【CodeTop x LeetCode】Page 3 : 41-60面试高频算法题题解

2021-11-03T15:50:00
更多答案也可以关注我的GitHub算法仓库——Algorithm

(大家可以根据我每道题打的星来衡量这道题的难易,星越少越难)

[scode type="green"]所有代码都是在力扣上提交通过的,保证代码的正确无误[/scode]

基础数据结构:

class ListNode {
        int val;
        ListNode next;
        ListNode() {}
        ListNode(int val) { this.val = val; }
        ListNode(int val, ListNode next) { this.val = val; this.next = next; }
    }
class TreeNode {
       int val;
       TreeNode left;
       TreeNode right;
       TreeNode() {}
       TreeNode(int val) { this.val = val; }
       TreeNode(int val, TreeNode left, TreeNode right) {
           this.val = val;
           this.left = left;
           this.right = right;
       }
    }

8.字符串转换整数 (atoi)

自动机
我的代码就是根据题意一步一步判断的,所以非常臃肿,但是根据官方给的自动机解法暂时还没看懂

public int myAtoi(String s) {
    int j = 0;
    for (; j < s.length();) {
        if (s.charAt(j) == ' ') {
            j++;
        }else {
            break;
        }
    }
    s = s.substring(j);
    if (s.length() <= 0) {
        return 0;
    }
    boolean isNegative = false;
    int i = 0, res = 0;
    if (s.charAt(0) == '-' || s.charAt(0) == '+') {
        if (s.charAt(0) == '-') {
            isNegative = true;
        }
        i = 1;
    }
    for (; i < s.length();) {
        if (s.charAt(i) == '0') {
            i++;
        }else {
            break;
        }
    }
    StringBuilder sb = new StringBuilder("");
    for (; i < s.length(); i++) {
        if (s.charAt(i) >= '0' && s.charAt(i) <= '9') {
            sb.append(s.charAt(i));
        }else {
            break;
        }
    }
    String str = sb.toString();
    if (str.length() != 0) {
        if (str.length() > 10) {
            if (isNegative) {
                return Integer.MIN_VALUE;
            }
            return Integer.MAX_VALUE;
        }else {
            long l = Long.valueOf(str);
            if (l > Integer.MAX_VALUE) {
                if (isNegative) {
                    return Integer.MIN_VALUE;
                }
                return Integer.MAX_VALUE;
            }else {
                if (isNegative) {
                    return -1*Integer.valueOf(str);
                }
                return Integer.valueOf(str);
            }
        }
    }
    return res;
}

2.两数相加

话说真快被链表题搞懵了呀,这个我也是按照纯模拟加法的思路写的,先去判断哪个链表长,然后哦就把短的依次加到长的上面,还要注意进位问题。

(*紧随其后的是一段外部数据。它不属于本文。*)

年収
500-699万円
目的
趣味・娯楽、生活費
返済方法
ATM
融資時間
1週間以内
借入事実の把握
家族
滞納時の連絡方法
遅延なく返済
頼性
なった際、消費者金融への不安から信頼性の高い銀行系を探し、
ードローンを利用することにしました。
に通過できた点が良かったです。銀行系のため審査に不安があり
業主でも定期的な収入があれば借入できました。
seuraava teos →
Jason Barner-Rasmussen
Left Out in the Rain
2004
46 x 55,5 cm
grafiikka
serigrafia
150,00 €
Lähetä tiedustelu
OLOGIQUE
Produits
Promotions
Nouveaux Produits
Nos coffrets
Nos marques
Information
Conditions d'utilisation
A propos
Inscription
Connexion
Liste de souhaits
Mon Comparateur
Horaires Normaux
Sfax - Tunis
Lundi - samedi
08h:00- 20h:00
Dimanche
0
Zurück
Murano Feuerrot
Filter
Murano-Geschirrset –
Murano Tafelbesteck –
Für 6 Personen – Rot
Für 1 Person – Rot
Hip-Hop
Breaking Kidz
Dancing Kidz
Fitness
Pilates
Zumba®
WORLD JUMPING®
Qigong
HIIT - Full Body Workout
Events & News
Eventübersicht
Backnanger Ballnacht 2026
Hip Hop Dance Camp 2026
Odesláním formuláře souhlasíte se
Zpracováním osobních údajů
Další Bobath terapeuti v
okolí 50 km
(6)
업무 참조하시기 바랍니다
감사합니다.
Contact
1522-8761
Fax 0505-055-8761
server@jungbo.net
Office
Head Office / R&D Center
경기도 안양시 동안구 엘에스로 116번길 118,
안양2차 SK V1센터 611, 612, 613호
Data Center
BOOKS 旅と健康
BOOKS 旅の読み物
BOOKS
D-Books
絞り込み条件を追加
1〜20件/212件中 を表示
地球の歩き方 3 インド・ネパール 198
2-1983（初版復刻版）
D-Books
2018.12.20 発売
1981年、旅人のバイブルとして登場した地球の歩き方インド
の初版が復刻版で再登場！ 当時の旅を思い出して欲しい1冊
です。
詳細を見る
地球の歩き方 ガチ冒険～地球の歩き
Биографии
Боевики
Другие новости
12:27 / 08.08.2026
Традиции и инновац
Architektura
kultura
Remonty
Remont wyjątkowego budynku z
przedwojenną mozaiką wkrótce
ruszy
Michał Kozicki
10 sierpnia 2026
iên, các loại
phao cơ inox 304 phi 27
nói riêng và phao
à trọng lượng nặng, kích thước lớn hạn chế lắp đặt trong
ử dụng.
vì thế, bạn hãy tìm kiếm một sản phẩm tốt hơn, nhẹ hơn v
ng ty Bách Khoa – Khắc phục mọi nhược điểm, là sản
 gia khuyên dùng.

public ListNode addTwoNumbers(ListNode l1, ListNode l2) {
    ListNode cul1 = l1;
    ListNode cul2 = l2;
    int l1_len = 0;
    int l2_len = 0;
    while (cul1 != null || cul2 != null) {
        if (cul1 != null) {
            l1_len++;
            cul1 = cul1.next;
        }
        if (cul2 != null) {
            l2_len++;
            cul2 = cul2.next;
        }
    }
    ListNode lon = l1;
    ListNode shor = l2;
    if (l2_len > l1_len) {
        lon = l2;
        shor = l1;
    }
    int yu = 0;
    while (shor != null) {
        lon.val += (shor.val+yu);
        if (lon.val >= 10) {
            yu = 1;
            lon.val -=10;
        }else {
            yu = 0;
        }
        shor = shor.next;
        if (lon.next == null && yu == 1) {
            lon.next = new ListNode(0);
        }
        lon = lon.next;
    }
    while (yu == 1) {
        lon.val += 1;
        if (lon.val >= 10) {
            yu = 1;
            lon.val -= 10;
            if (lon.next == null) {
                lon.next = new ListNode(0);
            }
            lon = lon.next;
        }else {
            yu = 0;
        }
    }
    if (l2_len > l1_len) {
        return l2;
    }
    return l1;
}

82.删除排序链表中的重复元素 II

判断当前节点的下一个节点与下下一个节点的值,相等则不断调整当前节点的next,不相等则向后移动;这里引入头节点方便对首元节点的操作。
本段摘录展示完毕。